Levels of N-acetyl-aspartyl-glutamate measured by high-pressure liquid chromatography were found to be very high in the cat substantia nigra, particularly in the pars compacta, while those in the caudate nucleus were much lower. In halothane-anaesthetized cats implanted with push-pull cannulae, N-acetyl-aspartyl-glutamate (10 −8 M) induced a marked and prolonged release of newly synthesized [ 3H]dopamine, when infused into the posterior but not into the anterior part of the caudate nucleus.

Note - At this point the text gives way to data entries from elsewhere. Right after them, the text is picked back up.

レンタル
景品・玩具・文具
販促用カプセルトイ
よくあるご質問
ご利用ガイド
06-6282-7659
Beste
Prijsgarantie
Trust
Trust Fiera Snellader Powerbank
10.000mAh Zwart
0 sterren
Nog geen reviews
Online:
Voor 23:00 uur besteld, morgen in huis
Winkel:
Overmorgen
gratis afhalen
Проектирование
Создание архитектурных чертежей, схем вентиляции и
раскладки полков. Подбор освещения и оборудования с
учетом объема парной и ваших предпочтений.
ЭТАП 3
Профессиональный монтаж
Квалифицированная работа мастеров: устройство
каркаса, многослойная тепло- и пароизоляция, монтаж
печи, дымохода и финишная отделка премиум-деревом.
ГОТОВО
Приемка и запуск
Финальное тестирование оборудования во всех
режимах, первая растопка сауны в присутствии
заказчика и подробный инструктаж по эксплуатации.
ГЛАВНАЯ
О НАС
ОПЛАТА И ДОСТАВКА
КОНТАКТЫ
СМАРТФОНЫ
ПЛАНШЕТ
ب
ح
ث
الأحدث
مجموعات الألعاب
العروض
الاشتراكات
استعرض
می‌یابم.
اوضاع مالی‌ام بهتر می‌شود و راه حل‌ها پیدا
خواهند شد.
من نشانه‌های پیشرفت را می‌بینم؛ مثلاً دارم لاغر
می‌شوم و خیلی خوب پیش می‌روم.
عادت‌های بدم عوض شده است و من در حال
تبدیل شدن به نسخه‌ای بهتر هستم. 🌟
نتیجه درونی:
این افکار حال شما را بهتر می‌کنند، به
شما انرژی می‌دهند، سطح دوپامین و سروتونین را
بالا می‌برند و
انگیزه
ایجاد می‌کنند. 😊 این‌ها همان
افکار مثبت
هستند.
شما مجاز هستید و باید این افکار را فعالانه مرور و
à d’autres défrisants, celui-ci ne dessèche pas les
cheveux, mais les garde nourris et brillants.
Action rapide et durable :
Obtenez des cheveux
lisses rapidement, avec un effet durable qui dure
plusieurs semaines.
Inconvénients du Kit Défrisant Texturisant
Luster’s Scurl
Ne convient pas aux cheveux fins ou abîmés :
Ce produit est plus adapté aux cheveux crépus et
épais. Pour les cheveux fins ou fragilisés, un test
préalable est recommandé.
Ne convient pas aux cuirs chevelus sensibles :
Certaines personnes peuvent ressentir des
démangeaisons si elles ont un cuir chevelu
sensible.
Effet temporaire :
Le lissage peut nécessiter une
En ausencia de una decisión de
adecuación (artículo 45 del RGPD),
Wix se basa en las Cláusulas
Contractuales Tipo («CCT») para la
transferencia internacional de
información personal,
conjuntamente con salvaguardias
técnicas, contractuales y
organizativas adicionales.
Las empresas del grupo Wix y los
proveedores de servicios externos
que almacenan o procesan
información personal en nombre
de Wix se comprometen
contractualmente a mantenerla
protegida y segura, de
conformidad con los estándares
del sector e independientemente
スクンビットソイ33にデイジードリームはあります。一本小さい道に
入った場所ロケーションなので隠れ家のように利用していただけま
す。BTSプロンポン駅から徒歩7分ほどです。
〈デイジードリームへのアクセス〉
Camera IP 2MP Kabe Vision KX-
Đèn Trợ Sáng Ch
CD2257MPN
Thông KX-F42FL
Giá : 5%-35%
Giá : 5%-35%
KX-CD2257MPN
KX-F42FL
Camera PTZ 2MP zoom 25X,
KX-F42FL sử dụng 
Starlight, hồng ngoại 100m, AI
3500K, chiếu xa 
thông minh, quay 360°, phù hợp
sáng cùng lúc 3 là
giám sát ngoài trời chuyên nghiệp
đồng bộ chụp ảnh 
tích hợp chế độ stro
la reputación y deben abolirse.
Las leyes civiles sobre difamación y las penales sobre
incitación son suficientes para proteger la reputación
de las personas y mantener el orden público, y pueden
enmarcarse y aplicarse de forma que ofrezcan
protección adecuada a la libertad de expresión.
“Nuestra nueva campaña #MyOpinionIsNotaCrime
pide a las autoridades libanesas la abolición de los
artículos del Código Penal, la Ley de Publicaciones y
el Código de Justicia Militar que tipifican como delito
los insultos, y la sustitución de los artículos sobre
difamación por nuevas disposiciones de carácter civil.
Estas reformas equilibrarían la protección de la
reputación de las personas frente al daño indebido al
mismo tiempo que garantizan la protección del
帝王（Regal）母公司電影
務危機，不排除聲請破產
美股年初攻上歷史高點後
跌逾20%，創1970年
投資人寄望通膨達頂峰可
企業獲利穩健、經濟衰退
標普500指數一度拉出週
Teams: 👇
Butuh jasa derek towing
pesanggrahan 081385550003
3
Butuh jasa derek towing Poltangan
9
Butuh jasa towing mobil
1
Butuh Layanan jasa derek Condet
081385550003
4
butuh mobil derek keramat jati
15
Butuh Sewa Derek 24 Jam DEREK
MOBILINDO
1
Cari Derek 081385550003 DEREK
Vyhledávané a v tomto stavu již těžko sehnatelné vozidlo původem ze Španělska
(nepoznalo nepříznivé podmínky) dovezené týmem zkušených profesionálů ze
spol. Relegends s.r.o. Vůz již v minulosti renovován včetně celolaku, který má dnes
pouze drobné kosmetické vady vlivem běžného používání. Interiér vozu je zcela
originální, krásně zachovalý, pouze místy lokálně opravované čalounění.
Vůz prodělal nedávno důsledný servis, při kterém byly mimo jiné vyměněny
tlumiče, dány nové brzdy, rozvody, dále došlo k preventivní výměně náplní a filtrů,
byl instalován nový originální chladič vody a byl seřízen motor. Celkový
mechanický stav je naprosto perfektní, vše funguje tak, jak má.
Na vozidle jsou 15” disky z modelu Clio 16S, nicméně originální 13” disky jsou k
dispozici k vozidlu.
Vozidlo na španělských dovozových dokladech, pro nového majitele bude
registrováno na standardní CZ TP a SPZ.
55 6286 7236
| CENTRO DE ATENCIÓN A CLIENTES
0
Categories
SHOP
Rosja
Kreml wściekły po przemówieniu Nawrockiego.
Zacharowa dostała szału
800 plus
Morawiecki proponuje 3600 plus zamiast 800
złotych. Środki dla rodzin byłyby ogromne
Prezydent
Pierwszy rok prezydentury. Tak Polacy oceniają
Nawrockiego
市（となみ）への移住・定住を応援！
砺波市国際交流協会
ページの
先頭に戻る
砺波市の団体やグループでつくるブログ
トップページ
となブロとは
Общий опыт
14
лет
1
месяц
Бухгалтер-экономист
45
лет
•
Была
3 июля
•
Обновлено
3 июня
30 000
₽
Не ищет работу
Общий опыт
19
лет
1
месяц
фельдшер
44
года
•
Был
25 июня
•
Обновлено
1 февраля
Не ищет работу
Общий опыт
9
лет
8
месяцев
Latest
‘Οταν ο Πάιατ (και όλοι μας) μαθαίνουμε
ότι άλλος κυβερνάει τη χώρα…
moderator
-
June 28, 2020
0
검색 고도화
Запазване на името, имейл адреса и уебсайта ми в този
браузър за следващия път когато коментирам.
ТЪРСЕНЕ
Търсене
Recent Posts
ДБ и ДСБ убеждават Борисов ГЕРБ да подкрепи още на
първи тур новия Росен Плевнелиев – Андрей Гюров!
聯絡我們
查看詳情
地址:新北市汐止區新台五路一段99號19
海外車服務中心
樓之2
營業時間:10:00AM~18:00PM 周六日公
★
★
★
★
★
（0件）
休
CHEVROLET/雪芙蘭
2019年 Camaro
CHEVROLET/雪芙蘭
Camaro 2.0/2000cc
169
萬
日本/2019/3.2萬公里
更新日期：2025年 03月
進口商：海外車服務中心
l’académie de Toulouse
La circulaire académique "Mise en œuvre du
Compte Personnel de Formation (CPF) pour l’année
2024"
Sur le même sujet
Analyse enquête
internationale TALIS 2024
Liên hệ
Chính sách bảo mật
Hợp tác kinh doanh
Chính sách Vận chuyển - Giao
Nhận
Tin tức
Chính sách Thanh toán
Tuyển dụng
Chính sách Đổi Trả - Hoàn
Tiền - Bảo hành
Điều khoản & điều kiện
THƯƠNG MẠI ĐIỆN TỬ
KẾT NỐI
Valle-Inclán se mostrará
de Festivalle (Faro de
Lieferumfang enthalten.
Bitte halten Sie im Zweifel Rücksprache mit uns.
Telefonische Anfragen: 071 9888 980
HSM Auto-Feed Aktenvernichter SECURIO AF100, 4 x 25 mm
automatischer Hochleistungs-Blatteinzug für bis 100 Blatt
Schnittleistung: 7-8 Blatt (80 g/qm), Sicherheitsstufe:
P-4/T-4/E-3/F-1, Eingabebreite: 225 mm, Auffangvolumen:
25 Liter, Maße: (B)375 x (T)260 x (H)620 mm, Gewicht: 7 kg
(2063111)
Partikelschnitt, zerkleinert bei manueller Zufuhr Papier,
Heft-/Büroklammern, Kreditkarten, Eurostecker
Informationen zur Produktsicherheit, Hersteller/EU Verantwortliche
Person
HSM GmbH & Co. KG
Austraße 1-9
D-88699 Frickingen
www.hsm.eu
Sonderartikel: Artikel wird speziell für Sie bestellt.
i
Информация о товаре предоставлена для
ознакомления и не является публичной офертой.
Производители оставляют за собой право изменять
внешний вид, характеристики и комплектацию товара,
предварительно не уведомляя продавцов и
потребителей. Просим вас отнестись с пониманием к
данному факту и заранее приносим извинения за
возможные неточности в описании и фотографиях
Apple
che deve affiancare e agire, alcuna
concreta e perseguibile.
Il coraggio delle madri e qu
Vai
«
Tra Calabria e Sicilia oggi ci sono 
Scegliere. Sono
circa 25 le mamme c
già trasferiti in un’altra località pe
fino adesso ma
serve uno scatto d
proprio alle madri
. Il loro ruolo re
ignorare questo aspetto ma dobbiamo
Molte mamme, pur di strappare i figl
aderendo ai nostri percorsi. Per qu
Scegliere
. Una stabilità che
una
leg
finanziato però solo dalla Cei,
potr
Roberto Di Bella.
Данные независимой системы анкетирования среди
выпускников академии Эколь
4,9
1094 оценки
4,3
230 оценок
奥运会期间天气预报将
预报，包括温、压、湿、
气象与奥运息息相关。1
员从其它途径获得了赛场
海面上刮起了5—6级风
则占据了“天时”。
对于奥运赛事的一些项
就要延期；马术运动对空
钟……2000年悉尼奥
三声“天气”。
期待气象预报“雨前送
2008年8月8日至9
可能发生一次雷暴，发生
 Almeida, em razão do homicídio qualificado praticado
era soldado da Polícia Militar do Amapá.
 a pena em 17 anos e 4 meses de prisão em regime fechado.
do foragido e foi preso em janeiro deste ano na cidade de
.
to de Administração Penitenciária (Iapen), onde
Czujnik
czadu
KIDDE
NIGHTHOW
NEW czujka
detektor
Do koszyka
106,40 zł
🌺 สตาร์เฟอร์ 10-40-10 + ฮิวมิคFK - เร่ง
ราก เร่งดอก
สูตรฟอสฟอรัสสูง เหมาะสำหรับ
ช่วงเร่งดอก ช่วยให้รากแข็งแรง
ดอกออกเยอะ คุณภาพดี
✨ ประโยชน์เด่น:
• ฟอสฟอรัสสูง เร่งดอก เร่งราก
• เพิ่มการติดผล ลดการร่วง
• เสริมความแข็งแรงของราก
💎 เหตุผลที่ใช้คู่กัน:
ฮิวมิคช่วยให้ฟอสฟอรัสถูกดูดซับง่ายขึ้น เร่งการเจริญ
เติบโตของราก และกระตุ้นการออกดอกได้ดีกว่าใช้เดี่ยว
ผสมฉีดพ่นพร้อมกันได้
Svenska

In contrast, in the presence of tetrodotoxin (10 −6 M), N-acetyl-aspartyl-glutamate (10 −8 M) reduced the residual release of [ 3H]dopamine; this effect was also more pronounced in the posterior than in the anterior part. In the conditions used, as indicated by experiments with [ 3H] N-acetyl-aspartyl-glutamate no glutamate was formed from the infused N-acetyl-aspartyl-glutamate. Ibotenate (10 −5 M) induced changes in [ 3H] dopamine release in both the absence and presence of tetrodotoxin, which were closely similar to those observed with N-acetyl-aspartyl-glutamate. Responses induced by either N-acetyl-aspartyl-glutamate or ibotenate were not mediated by N-methyl- d-aspartate receptors since N-methyl- d-aspartate stimulated the release of [ 3H]dopamine only when used in a high concentration (10 −4 M) and applied in a magnesium-free superfusion medium in both the presence of glycine (10 −6 M) and strychnine (10 −6 M). In addition, the stimulatory effect of N-methyl- d-aspartate persisted in the presence of tetrodotoxin; it was of similar amplitude in both parts of the caudate nucleus and of shorter duration than that evoked by either N-acetyl-aspartyl-glutamate or ibotenate alone. N-Acetyl-aspartyl-glutamate interacted with dopaminergic neurons not only presynaptically in the caudate nucleus but also in the substantia nigra since a marked increase in [ 3H]dopamine release was observed both from local dendrites and from nerve terminals in the ipsilateral caudate nucleus when N-acetyl-aspartyl-glutamate (10 −7 M) was infused locally into the substantia nigra pars compacta. No effect could be seen in contralateral structures. The isomer of natural N-acetyl-aspartyl-glutamate, β-N-acetyl-aspartyl-glutamate (10 −7 M), had no effect on [ 3H]dopamine release when applied similarly in the substantia nigra, thus confirming the specificity of the action of N-acetyl-aspartyl-glutamate.